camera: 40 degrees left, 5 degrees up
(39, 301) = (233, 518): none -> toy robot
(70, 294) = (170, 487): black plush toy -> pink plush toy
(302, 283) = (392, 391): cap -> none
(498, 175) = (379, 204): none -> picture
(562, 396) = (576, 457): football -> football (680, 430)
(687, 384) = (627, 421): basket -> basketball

=-=-=

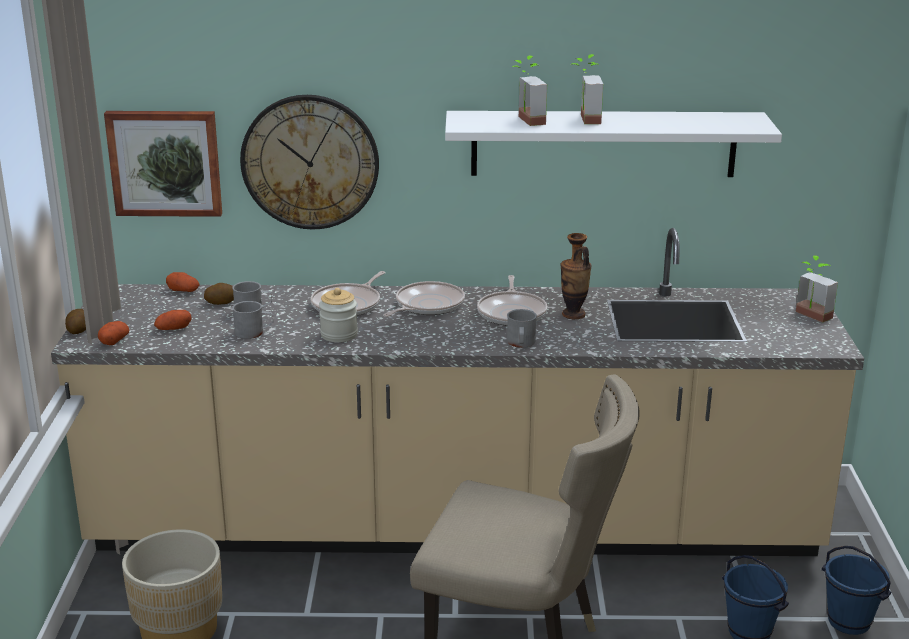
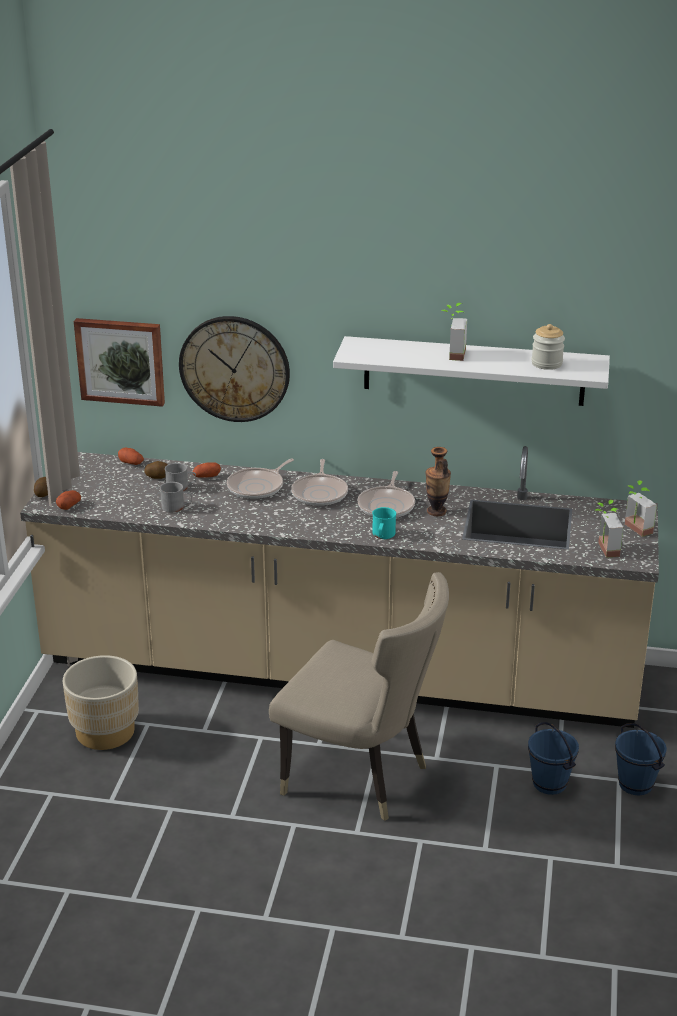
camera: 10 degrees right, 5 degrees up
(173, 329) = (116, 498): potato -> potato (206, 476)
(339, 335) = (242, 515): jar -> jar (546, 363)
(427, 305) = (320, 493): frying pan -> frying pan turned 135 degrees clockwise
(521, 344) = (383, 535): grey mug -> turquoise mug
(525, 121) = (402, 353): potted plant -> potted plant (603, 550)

=-=-=

§ Your assignment
Please copy each line of the entries in which the word "none" shows up.

§ Result for this task
(39, 301) = (233, 518): none -> toy robot
(302, 283) = (392, 391): cap -> none
(498, 175) = (379, 204): none -> picture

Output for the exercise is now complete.